Why do I say that gift and estate tax is the same thing? Because when you die, you get to reduce your estate by the amount of your lifetime exclusion, and the remiainder is taxed at estate tax rates, which are almost always the same as gift tax rates (by design).

So (assuming you’re married), if you’re worth $30m, give away (a.k.a. use up your exclusion) $7m, then your gross estate is now $23m. The taxable amount is then reduced by $4m (the remaining exclusion), and you will pay 40% tax on $19m.


Long story short–you can’t just go around throwing wads of cash out on the street, Jesse Pinkman-style.
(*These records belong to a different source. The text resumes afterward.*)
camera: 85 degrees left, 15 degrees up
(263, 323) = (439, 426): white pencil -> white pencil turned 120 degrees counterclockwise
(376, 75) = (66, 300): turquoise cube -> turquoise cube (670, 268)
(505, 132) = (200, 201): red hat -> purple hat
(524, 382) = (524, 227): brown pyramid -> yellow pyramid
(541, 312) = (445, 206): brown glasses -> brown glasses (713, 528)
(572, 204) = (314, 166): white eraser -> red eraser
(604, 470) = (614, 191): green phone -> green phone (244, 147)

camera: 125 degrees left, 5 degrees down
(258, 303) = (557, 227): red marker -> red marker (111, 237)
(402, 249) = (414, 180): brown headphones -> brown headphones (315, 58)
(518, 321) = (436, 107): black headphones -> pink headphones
Doesn’t work with US tax law.

It’s actually not all that easy to qualify as a church. To do so, you have to satisfy a significant number of the following:

  1. Distinct legal existence;
  2. Recognized creed and form of worship;
  3. Definite and distinct ecclesiastical government;
  4. Formal code of doctrine and discipline;
  5. Distinct religious history;
  6. Membership not associated with any other church or denomination;
  7. Organization of ordained ministers;
  8. Ordained ministers selected after completing prescribed study;
  9. Literature of its own;
  10. Established places of worship;
  11. Regular congregations;
  12. Regular religious services;
  13. Sunday schools for religious instruction of the young; and
  14. Schools for preparing its members.

If you’re just some dude looking to live off of a few bucks donated from some people thinking you’re the next coming, the IRS probably isn’t going to notice/care, but if you’re trying to avoid taxes on several hundred million dollars in lottery winnings, the IRS is gonna care.
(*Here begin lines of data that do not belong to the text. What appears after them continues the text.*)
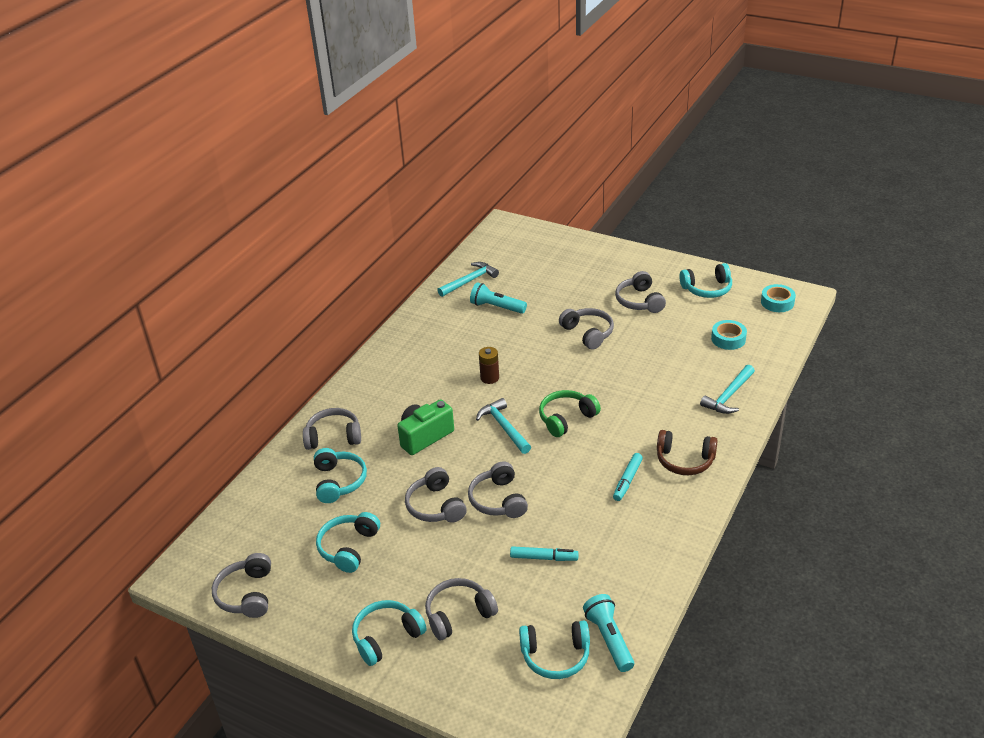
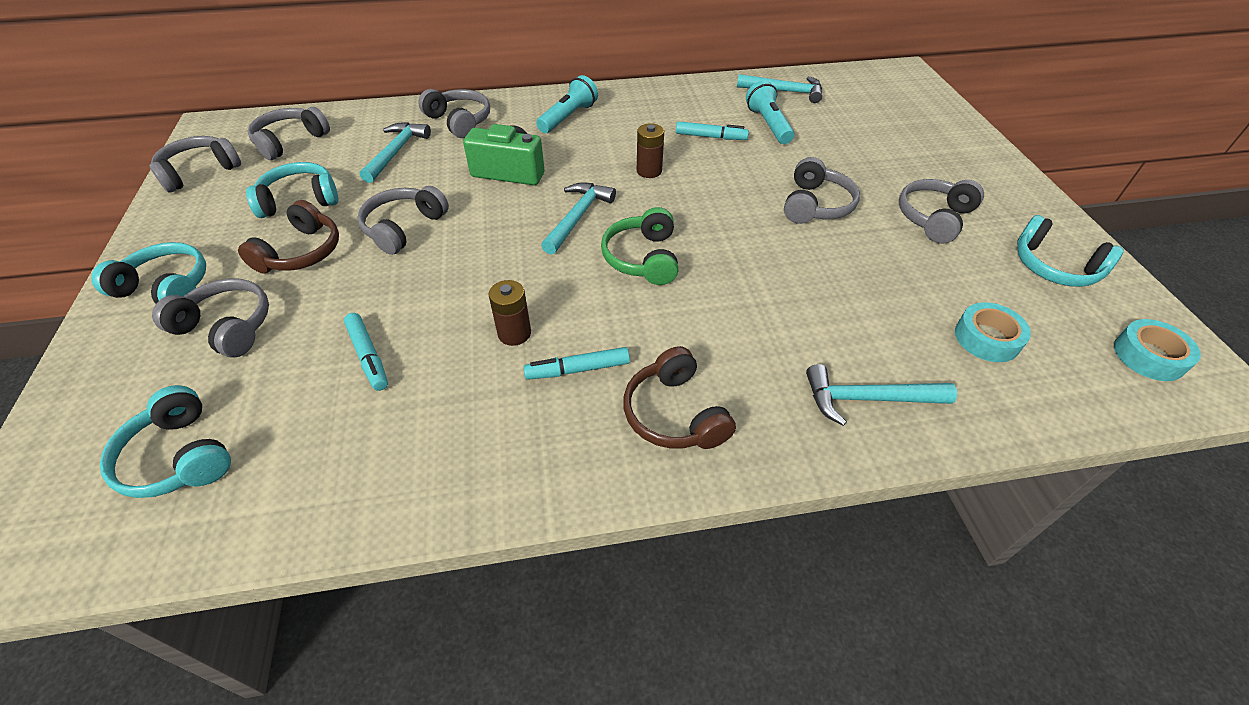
camera: 50 degrees right, 10 degrees up
(339, 481) = (396, 152): turquoise headphones -> turquoise hammer
(413, 562) = (301, 252): none -> brown headphones
(483, 336) = (711, 137): none -> turquoise marker
(498, 500) = (448, 269): grey headphones -> grey headphones (290, 141)
(566, 418) = (642, 258): green headphones -> green headphones turned 105 degrees counterclockwise
(579, 493) = (514, 333): none -> brown battery
(609, 639) = (234, 504): turquoise flashlight -> turquoise flashlight (568, 117)

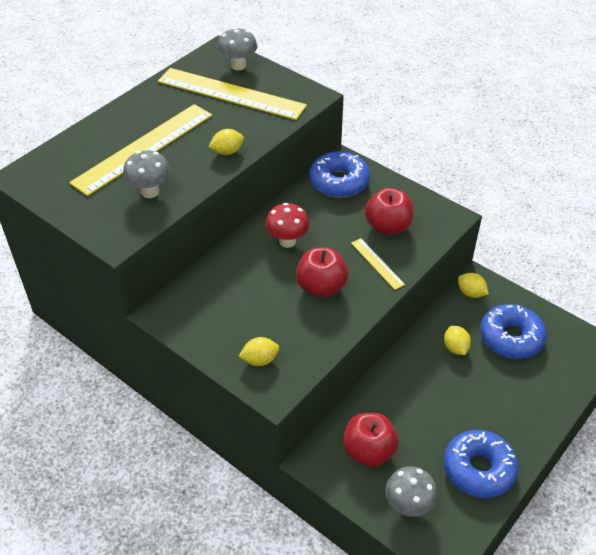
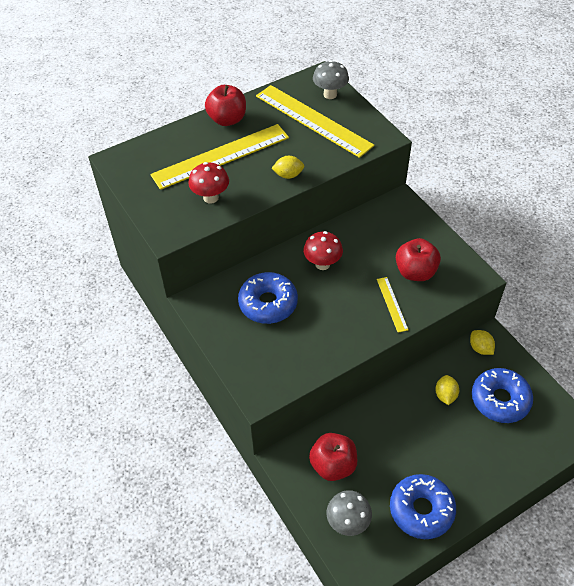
camera: 20 degrees right, 5 degrees up
(150, 192) = (211, 197): grey mushroom -> red mushroom
(260, 360) = (258, 364): yellow lemon -> none
(321, 287) = (334, 313): red apple -> red apple (227, 119)
(339, 182) = (389, 219): blue donut -> blue donut (268, 303)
You can’t spend it on whatever and maintain tax-exempt status. Tax-exempt charities/foundations have to have a demonstrated community benefit and they do get audited by the IRS. That being said, your charity can certainly own a Gulfstream G650ER that you, as head of the charity, use to fly to events where you provide community benefits and it can own a really nice car that you use for conducting charity-related business, but if it starts owning mansions and other stuff that isn’t needed for the charity to provide its community benefit, you’re going to be in trouble when you get audited. And as Greenman already said, any salary the charity pays you is taxable as your personal income.

This is lame dude. U just won $288m and all u can think of is stick it in some trust coz you like your house and cars just as they are??!..

Forget your boring life man. Buy new friends and spend that cash on a yatch!!

In the UK it’s run by a nonprofit organisation that takes a cut but it goes on funding for things like the arts, sports, hospitals etc.

https://www.youtube.com/watch?v=7y1xJAVZxXg

14 minutes and 40 second mark

Interesting, in the UK you only pay inheritance tax on gifts if the gifter dies within 7 years.

Boy, you Americans sure do love paying a lot of tax.

^what kind of arbitrary shit is that. lol

It’s to stop people giving away all their money in the years before they die. 7 years is arbitrary but then so is all tax law.

But for the fact that I go to work everyday, my life is not boring, hence no need to significantly change it other than replacing work with recreation and travel. I have a very small, tight circle of friends that I’ve known since 5th grade who I would trust with my life, or to help me get rid of a body if needed, so they’re irreplaceable. Were I younger, single, and childless, I would almost certainly be that rich DB blowing money left and right on shiny things and shiny people who tell me how great I am (as long as the money keeps flowing), but I’m passed that and know what makes me happy and what’s actually important.